EXTRACTED ENTRIES:
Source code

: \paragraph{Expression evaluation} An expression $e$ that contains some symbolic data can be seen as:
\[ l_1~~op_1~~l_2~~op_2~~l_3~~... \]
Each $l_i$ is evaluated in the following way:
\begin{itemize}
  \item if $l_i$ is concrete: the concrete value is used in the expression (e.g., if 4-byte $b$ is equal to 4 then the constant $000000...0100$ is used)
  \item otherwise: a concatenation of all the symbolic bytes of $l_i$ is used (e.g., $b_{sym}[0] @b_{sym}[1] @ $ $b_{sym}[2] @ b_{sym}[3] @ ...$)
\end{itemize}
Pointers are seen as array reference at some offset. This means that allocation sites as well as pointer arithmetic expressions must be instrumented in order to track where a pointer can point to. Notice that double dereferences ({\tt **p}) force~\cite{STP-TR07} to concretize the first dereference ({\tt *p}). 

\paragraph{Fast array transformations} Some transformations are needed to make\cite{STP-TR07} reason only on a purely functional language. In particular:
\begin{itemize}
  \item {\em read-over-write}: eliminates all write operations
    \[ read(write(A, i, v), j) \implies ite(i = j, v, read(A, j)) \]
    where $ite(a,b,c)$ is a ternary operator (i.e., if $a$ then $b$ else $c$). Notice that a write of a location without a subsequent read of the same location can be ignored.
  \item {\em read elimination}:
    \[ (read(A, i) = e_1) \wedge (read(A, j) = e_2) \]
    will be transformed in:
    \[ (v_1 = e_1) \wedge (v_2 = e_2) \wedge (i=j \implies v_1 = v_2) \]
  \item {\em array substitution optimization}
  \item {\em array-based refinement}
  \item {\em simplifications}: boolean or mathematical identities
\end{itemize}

EXERCISE REQUIREMENTS:
Repeat the whole listing, keeping every word exact.

OUTPUT BELOW:
Source code

: \paragraph{Expression evaluation} An expression $e$ that contains some symbolic data can be seen as:
\[ l_1~~op_1~~l_2~~op_2~~l_3~~... \]
Each $l_i$ is evaluated in the following way:
\begin{itemize}
  \item if $l_i$ is concrete: the concrete value is used in the expression (e.g., if 4-byte $b$ is equal to 4 then the constant $000000...0100$ is used)
  \item otherwise: a concatenation of all the symbolic bytes of $l_i$ is used (e.g., $b_{sym}[0] @b_{sym}[1] @ $ $b_{sym}[2] @ b_{sym}[3] @ ...$)
\end{itemize}
Pointers are seen as array reference at some offset. This means that allocation sites as well as pointer arithmetic expressions must be instrumented in order to track where a pointer can point to. Notice that double dereferences ({\tt **p}) force~\cite{STP-TR07} to concretize the first dereference ({\tt *p}). 

\paragraph{Fast array transformations} Some transformations are needed to make\cite{STP-TR07} reason only on a purely functional language. In particular:
\begin{itemize}
  \item {\em read-over-write}: eliminates all write operations
    \[ read(write(A, i, v), j) \implies ite(i = j, v, read(A, j)) \]
    where $ite(a,b,c)$ is a ternary operator (i.e., if $a$ then $b$ else $c$). Notice that a write of a location without a subsequent read of the same location can be ignored.
  \item {\em read elimination}:
    \[ (read(A, i) = e_1) \wedge (read(A, j) = e_2) \]
    will be transformed in:
    \[ (v_1 = e_1) \wedge (v_2 = e_2) \wedge (i=j \implies v_1 = v_2) \]
  \item {\em array substitution optimization}
  \item {\em array-based refinement}
  \item {\em simplifications}: boolean or mathematical identities
\end{itemize}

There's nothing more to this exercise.